Don’t be lulled into believing otherwise by low unemployment and exclamation-point-laced tweets. President Trump’s trade wars are failing massively.
The Commerce Department reported this week that orders for business equipment placed with U.S. factories were weak for the third straight month, which economists took as a sign that high tariffs on imported goods are biting, and slowing economic momentum.
Also this week came reports that soybeans have been left to rot across the Midwest as farmers struggle to find buyers. China used to purchase about 60% of the crop from American farmers; a retaliatory tariff by Beijing has sent buyers there looking, en masse, to Brazil.
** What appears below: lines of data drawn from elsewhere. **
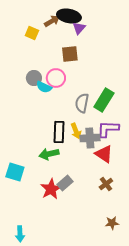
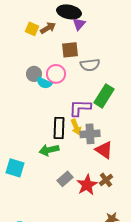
brown arrow: (52, 21) -> (48, 28), moved
gray semicircle: (82, 103) -> (90, 65), moved, turned -108
purple L-shape: (108, 129) -> (80, 108), moved
red star: (51, 189) -> (87, 185), moved

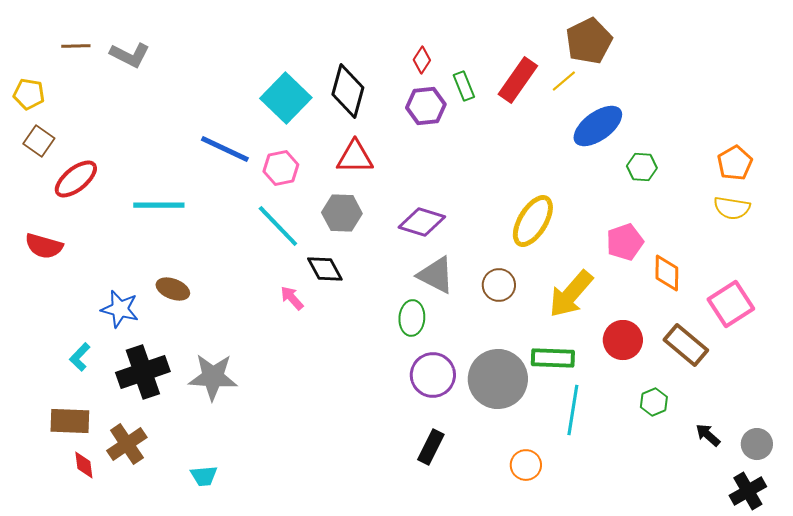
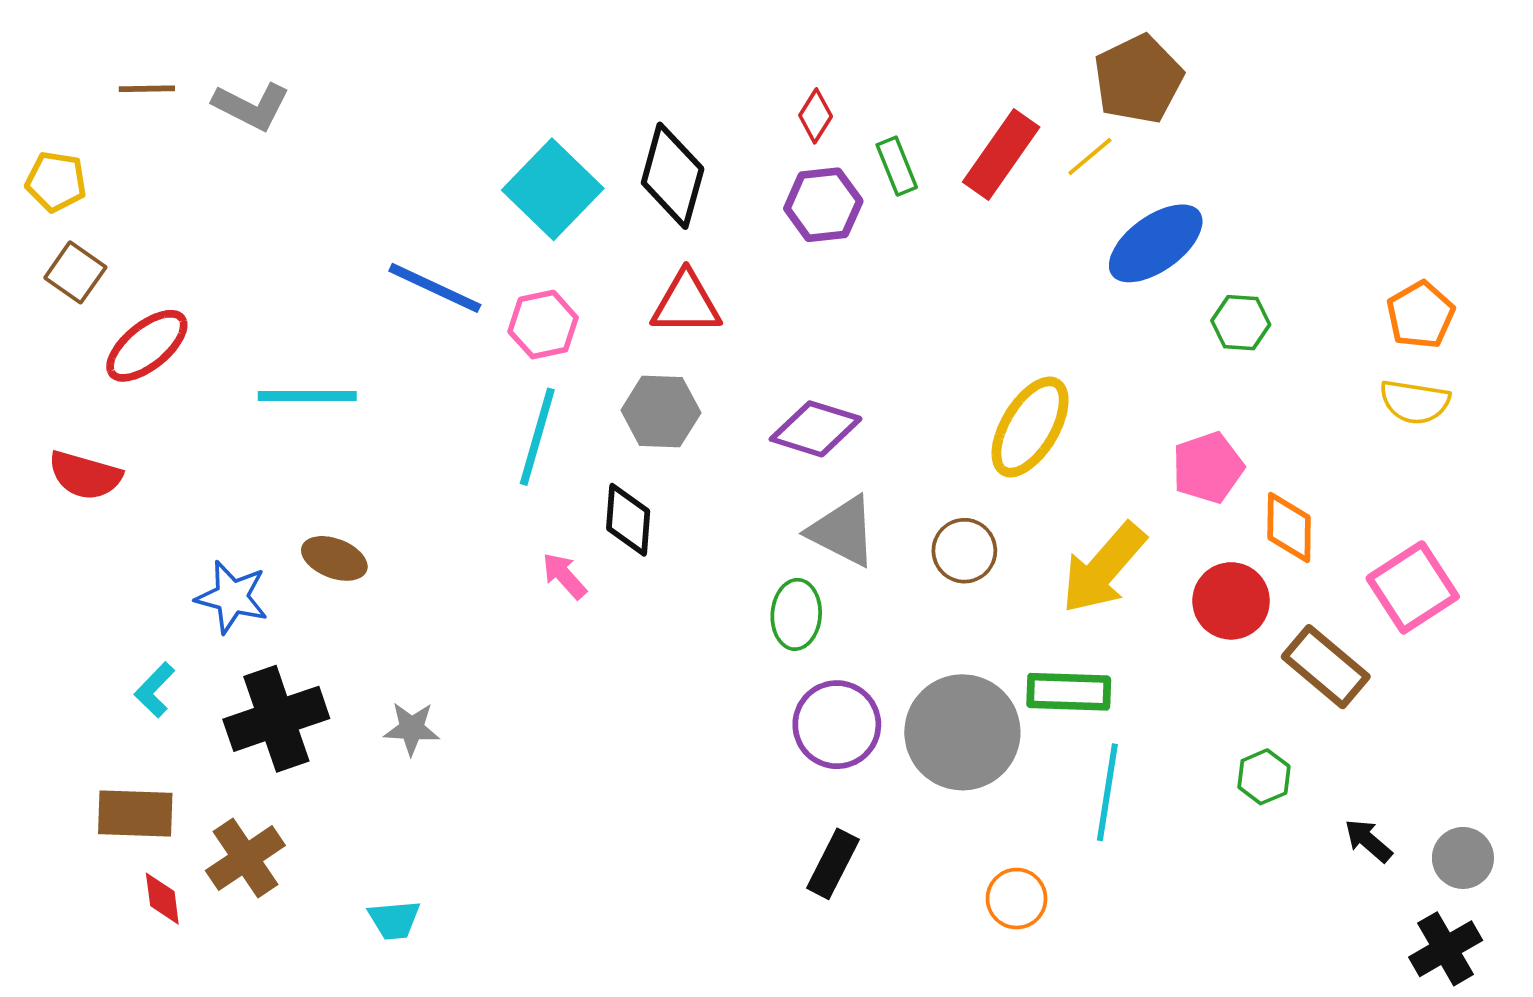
cyan line: (278, 226) -> (537, 437), turned 60
black diamond: (325, 269) -> (628, 520), turned 33
red circle: (623, 340) -> (1231, 601), moved
gray star: (213, 377) -> (412, 728), size x0.6

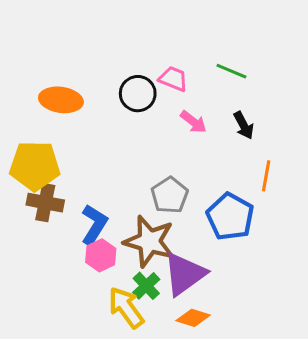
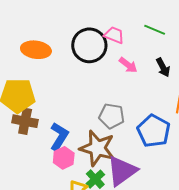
black circle: (138, 94) -> (89, 45), size x1.4
gray pentagon: (170, 195) -> (112, 116), turned -30

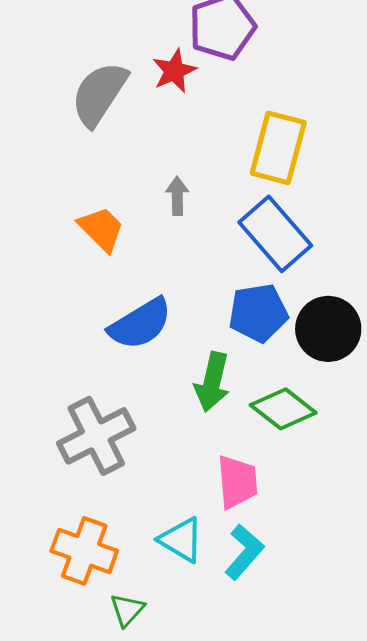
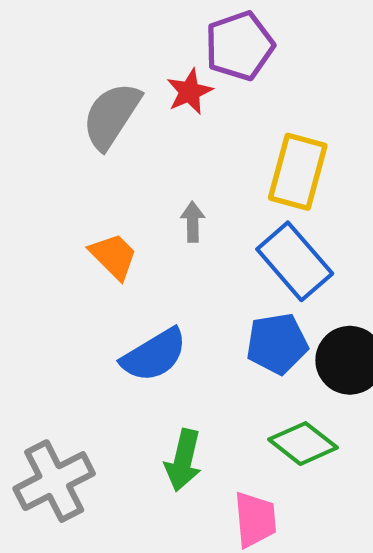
green arrow: (212, 382) -> (183, 460), moved
gray cross: (96, 436) -> (54, 481), moved

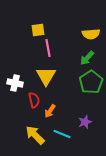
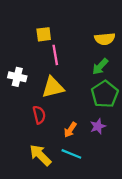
yellow triangle: (46, 76) -> (53, 87), turned 45
white cross: (15, 83) -> (17, 77), moved
orange arrow: (50, 111) -> (70, 130), moved
purple star: (85, 122) -> (98, 126), moved

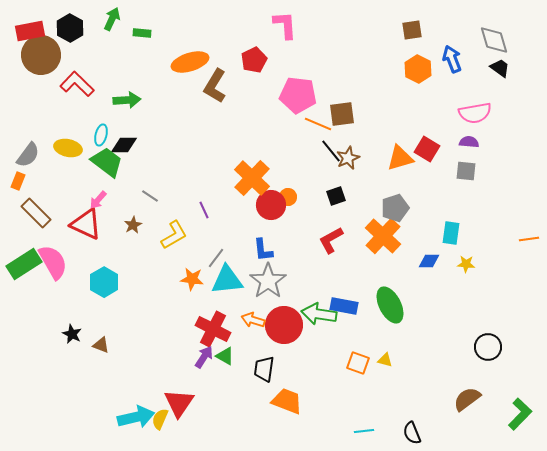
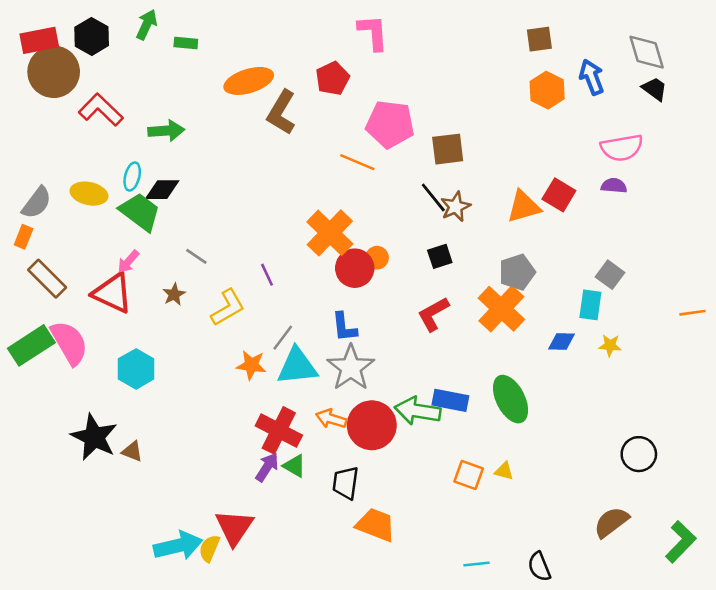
orange line: (318, 124) -> (357, 162), moved
gray square: (466, 171) -> (610, 275), moved, turned 30
black star: (72, 334) -> (94, 437), size x1.8

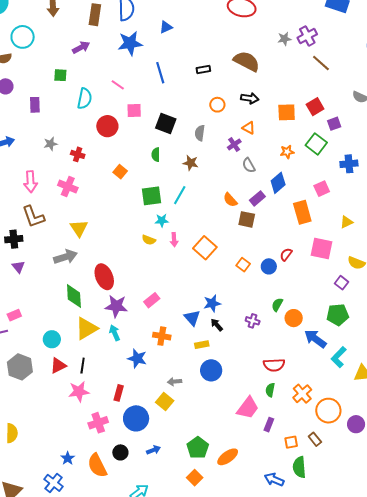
Meantime, U.S. Trade Representative Robert Lighthizer admits China has yet to alter the behavior that triggered the U.S. imposing a quarter-trillion-dollars in levies on its goods — which is to say, this is not yet the end of the beginning.
There’s more: Business groups are warning that tariffs on steel and aluminum from Mexico and Canada, another Trump special, is likely to complicate congressional passage of the renegotiated U.S.-Mexico-Canada Agreement.
Those are a few of the reasons a stock selloff erased the year’s gains; the tweeting thumbs of a President who had cheered every rally are suddenly subdued.
Without a hint of self-awareness, Trump Friday praised Saudi Arabia for keeping oil prices low, calling it a tax cut for American consumers.